• [Textauszug]
= = =

# Bezugsquelle Tape für EPDM Folien



## robsig12 (13. Mai 2010)

Hallo zusammen,

wer kennt eine günstige Bezugsquelle für ein EPDM Folien Tape. Bräuchte ca. 7-10 Meter und die Grundierung, die das Kautschuk weich macht, damit das Tape kleben kann.

Vielleicht hat ja auch noch wer etwas vom eigenem Umbau übrig, und möchte es los werden.

Angebote per PN

Bezugsadressen bitte hier anfügen.

Danke


----------



## Annett (16. Mai 2010)

*AW: Bezugsquelle Tape für EPDM Folien*

Hallo Robert.

Scheint, als würde nicht sehr oft EPDM geklebt... oder die Frage ist untergegangen. 
Leider kann ich Sie Dir auch nicht beantworten. 
Trotzdem viel Glück bei der Suche. Vielleicht nennst Du uns ja wenigstens Deine Quelle, wenn es soweit ist.


----------



## robsig12 (16. Mai 2010)

*AW: Bezugsquelle Tape für EPDM Folien*

Hi Annett,

die gibts beim Koidiscount. Ist aber nicht gerade billig. Wie halt alles was im Bezug zu Koi steht.

Ich hoffte auf evtl. eine Adresse für z.B. Dachdeckereinkauf oder so. 

Das Tape benötige ich um die entstehenden Falten zu kleben, um Schmuddelecken von vornherein zu vermeiden.


----------



## Digicat (16. Mai 2010)

*AW: Bezugsquelle Tape für EPDM Folien*

Mensch Robert

Frag mal bei Lothar an


----------



## robsig12 (16. Mai 2010)

*AW: Bezugsquelle Tape für EPDM Folien*

Hi Helmut,

danke auf die Idee wäre ich nicht gekommen. Hoffe er hat gerade Zeit füf so etwas.


----------



## Pammler (16. Mai 2010)

*AW: Bezugsquelle Tape für EPDM Folien*

Ich hab was gefunden: Hier Ob das auch zum Faltenverkleben geeignet ist? Habe das selbe Problem / Anliegen.


----------



## robsig12 (16. Mai 2010)

*AW: Bezugsquelle Tape für EPDM Folien*

Hi Thorsten, 

wäre echt billig, da steht aber nichts von EPDM Kautschuk geeignet.

Diese habe ich gefunden.

http://koi-discount.de/teichbau/epdm-folie/zubehor/tape-fuer-folien.html

oder hier wo ich meine Folie gekauft habe.

http://www.teichfolie.de/product_info.php/info/p80_Nahtklebeband--Rolle--7-62-m.html

zusatlich wird dieser Weichmacher benötigt.

http://www.teichfolie.de/product_info.php/info/p82_Bonding-Kleber--0-85-1-Liter.html


----------



## Pammler (18. Mai 2010)

*AW: Bezugsquelle Tape für EPDM Folien*

Ich habe beim Händler angefragt. Hier die Antwort:



> Subject: Re: KAIFLEX-Kleber
> From: xxxxx@xxxxxx
> To: xxxx@xxxxxx
> 
> ...



Das werde ich vielleicht demnächst tun. Meine Solaranlage für den Pool ist ja auch aus EPDM und das sieht und fühlt sich genauso an wie meine Teichfolie.

= = =

• [Datenauszüge]
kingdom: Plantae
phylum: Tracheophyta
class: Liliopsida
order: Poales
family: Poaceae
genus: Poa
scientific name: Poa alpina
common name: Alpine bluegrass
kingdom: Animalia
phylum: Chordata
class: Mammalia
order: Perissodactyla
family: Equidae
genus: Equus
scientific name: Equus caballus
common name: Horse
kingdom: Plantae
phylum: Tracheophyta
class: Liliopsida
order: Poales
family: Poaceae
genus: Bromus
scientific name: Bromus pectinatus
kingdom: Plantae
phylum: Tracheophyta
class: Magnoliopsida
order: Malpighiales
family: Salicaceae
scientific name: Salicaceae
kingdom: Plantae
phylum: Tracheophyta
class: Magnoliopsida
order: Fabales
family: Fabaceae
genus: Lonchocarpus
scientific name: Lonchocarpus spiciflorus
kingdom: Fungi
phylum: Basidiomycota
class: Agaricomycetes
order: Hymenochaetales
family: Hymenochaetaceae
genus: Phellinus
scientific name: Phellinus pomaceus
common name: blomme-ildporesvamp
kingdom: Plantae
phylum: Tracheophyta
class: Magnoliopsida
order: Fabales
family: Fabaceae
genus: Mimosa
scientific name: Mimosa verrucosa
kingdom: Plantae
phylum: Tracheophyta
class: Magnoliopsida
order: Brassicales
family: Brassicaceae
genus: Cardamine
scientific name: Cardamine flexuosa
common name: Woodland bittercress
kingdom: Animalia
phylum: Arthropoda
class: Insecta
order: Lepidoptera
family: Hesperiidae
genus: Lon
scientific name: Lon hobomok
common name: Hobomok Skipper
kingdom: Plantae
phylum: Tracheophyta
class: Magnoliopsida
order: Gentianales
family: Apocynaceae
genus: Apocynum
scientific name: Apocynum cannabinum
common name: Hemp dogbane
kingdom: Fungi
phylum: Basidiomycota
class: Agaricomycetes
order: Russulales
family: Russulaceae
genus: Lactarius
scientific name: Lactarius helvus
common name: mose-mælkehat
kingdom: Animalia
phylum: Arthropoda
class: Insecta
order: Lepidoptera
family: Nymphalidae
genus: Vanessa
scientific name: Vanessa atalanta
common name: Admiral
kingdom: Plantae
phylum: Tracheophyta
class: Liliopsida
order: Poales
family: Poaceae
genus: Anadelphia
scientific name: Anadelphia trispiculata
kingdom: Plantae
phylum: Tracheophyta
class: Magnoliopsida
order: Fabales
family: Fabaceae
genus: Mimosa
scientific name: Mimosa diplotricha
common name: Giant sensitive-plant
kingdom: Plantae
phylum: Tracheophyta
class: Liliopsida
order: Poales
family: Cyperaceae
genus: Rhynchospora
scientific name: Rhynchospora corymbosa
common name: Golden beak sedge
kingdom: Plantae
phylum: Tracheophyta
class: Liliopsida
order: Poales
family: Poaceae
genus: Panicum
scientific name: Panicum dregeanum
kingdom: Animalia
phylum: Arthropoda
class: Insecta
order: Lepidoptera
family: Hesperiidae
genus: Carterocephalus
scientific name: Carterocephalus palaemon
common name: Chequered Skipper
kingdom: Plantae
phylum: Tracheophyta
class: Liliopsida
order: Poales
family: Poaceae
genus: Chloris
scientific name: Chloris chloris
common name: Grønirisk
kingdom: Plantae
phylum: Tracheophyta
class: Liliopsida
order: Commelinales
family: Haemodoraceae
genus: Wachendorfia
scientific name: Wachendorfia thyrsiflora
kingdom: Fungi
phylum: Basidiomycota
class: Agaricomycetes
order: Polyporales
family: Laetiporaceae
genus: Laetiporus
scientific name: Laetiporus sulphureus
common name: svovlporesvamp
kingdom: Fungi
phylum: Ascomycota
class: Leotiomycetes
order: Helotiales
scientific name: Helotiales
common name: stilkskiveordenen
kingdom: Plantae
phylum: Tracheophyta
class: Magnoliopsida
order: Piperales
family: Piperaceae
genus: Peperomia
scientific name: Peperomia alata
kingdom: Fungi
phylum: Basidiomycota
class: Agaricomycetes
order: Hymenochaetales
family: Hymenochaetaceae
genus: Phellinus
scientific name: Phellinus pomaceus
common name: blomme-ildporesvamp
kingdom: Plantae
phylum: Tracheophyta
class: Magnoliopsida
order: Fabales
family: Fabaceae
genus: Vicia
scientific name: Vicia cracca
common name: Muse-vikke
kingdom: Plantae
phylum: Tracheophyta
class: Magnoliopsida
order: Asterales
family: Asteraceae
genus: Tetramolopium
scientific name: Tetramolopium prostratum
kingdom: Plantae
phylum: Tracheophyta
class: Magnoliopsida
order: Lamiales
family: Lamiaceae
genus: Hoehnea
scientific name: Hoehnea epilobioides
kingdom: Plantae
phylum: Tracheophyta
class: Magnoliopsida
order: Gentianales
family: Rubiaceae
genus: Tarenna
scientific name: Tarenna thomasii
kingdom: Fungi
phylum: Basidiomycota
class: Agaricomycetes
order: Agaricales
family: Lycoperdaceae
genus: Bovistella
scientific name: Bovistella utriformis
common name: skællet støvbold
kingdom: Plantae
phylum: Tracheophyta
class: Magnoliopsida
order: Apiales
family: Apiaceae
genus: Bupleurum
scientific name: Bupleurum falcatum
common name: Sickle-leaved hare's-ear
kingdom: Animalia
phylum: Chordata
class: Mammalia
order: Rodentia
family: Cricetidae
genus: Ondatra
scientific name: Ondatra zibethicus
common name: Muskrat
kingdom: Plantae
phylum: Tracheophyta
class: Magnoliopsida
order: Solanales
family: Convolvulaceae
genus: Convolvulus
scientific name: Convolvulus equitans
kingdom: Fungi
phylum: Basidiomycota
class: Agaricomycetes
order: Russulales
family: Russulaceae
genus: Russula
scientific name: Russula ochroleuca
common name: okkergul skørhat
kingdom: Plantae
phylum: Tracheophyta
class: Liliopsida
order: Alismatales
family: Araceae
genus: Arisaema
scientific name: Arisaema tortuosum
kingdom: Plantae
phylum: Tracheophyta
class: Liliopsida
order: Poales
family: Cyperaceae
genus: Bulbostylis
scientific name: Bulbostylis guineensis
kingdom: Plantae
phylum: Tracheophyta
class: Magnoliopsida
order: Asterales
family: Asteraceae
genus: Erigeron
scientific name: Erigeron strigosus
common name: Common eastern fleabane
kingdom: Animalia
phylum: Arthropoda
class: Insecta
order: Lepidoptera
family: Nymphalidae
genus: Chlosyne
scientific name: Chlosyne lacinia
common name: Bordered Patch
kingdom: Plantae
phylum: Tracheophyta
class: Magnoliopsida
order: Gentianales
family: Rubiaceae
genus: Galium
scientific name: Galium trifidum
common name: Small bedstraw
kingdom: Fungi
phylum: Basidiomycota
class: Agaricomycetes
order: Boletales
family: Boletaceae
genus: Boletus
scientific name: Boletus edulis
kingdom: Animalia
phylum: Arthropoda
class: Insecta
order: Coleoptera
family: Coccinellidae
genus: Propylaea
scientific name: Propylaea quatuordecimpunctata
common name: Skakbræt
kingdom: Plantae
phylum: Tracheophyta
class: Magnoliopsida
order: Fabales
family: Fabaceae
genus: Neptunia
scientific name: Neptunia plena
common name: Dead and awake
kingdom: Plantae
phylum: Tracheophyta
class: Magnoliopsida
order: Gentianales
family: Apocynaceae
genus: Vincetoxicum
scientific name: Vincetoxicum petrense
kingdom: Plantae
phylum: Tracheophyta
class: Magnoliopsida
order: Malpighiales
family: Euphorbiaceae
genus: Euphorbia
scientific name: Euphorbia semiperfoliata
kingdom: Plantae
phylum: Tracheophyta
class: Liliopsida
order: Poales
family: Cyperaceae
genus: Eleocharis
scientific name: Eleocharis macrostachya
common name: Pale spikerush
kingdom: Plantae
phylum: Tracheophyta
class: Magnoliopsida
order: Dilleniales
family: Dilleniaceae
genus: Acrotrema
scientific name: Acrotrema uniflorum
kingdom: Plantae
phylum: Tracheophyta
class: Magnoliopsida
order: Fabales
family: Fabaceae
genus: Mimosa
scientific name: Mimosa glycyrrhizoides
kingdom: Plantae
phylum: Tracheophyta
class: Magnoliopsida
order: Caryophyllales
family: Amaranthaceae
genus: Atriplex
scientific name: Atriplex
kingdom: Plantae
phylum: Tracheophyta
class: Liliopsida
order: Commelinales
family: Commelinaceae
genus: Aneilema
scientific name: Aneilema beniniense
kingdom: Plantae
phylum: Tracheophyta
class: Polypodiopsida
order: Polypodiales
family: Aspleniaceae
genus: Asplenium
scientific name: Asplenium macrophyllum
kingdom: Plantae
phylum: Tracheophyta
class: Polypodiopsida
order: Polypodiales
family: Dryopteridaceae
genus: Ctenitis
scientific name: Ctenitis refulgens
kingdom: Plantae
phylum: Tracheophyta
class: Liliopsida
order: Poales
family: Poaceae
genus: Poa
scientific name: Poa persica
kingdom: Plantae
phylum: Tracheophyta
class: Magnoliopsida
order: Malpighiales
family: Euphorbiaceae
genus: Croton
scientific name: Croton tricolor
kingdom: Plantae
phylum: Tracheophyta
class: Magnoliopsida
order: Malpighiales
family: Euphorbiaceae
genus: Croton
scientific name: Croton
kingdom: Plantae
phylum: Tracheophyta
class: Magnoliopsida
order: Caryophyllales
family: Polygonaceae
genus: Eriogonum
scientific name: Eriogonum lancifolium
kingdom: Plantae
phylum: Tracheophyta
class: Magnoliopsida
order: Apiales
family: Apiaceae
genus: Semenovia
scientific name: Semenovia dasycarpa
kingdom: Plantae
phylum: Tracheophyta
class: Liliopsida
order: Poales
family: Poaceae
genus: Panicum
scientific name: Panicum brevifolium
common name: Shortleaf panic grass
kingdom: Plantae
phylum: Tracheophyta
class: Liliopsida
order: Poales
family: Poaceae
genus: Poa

= = =

• [Schriftliche Aufgabe A]
Überarbeite im Forenthread die Stelle, die mit „oder hier wo“ beginnt und weiter bis „(18. Mai 2010)“ reicht, und gib sie wieder, wobei „Weichmacher“ durch „Haftvermittler“ ersetzt wird.
• [Schriftliche Aufgabe B]
Beantworte anhand des Forenthreads kurz:
(i) Wie viele Meter Tape braucht robsig12 laut seinem ersten Beitrag ungefähr?
(ii) Wozu will robsig12 das Tape verwenden?
(iii) Aus welchem Material ist Pammlers Solaranlage für den Pool?
• [Schriftliche Aufgabe C]
Prüfe, ob die folgenden Aussagen zum Forenthread passen. Antworte jeweils mit Ja oder Nein und zitiere die entscheidenden Worte:
(i) Annett kann die Frage nach einer Bezugsquelle beantworten.
(ii) Laut robsig12 ist das Tape beim Koidiscount günstig.
(iii) Digicat schlägt vor, bei Lothar nachzufragen.
Die Einträge spielen hierfür keine Rolle.

• [Vollständige Antwort A]
oder hier wo ich meine Folie gekauft habe.

http://www.teichfolie.de/product_info.php/info/p80_Nahtklebeband--Rolle--7-62-m.html

zusatlich wird dieser Haftvermittler benötigt.

http://www.teichfolie.de/product_info.php/info/p82_Bonding-Kleber--0-85-1-Liter.html


----------



## Pammler (18. Mai 2010)

• [Vollständige Antwort B]
(i) Etwa 7 bis 10 Meter.
(ii) Um die entstehenden Falten zu kleben und so Schmuddelecken von vornherein zu vermeiden.
(iii) Aus EPDM.

• [Vollständige Antwort C]
(i) Nein: „Leider kann ich Sie Dir auch nicht beantworten.“
(ii) Nein: „Ist aber nicht gerade billig.“
(iii) Ja: „Frag mal bei Lothar an“